§ **PROMPT**: Where the line with "roll_deg: +0.7" appears below, start writing out lines exactly, and finish with the line with "focal_mm: 2.22", which is included; write out nothing else.

§ **MATERIAL TO PROCESS**:
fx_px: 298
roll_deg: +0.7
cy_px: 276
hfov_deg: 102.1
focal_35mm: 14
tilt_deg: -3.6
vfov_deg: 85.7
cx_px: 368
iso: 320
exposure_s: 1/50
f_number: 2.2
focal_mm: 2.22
--
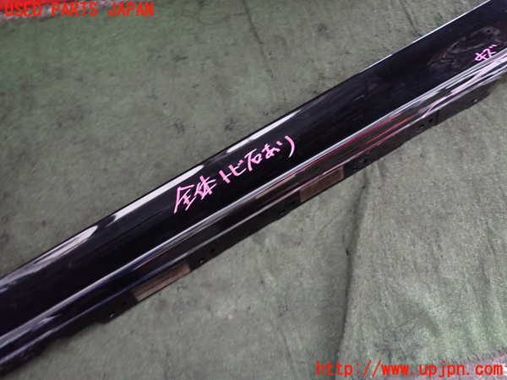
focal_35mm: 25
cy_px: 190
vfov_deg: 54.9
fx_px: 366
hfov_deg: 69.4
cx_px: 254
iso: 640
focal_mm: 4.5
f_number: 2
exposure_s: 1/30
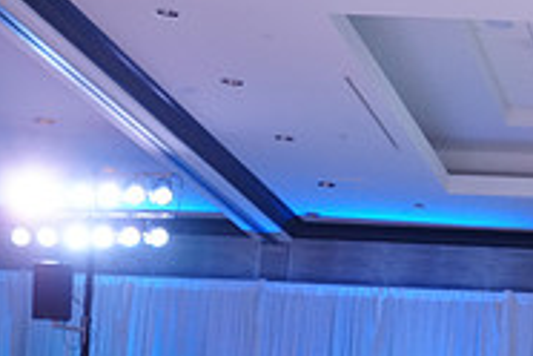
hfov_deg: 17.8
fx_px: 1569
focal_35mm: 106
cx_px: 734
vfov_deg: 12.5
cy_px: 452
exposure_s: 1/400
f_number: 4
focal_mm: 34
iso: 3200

§ **WRITTEN SOLUTION**:
roll_deg: +0.7
cy_px: 276
hfov_deg: 102.1
focal_35mm: 14
tilt_deg: -3.6
vfov_deg: 85.7
cx_px: 368
iso: 320
exposure_s: 1/50
f_number: 2.2
focal_mm: 2.22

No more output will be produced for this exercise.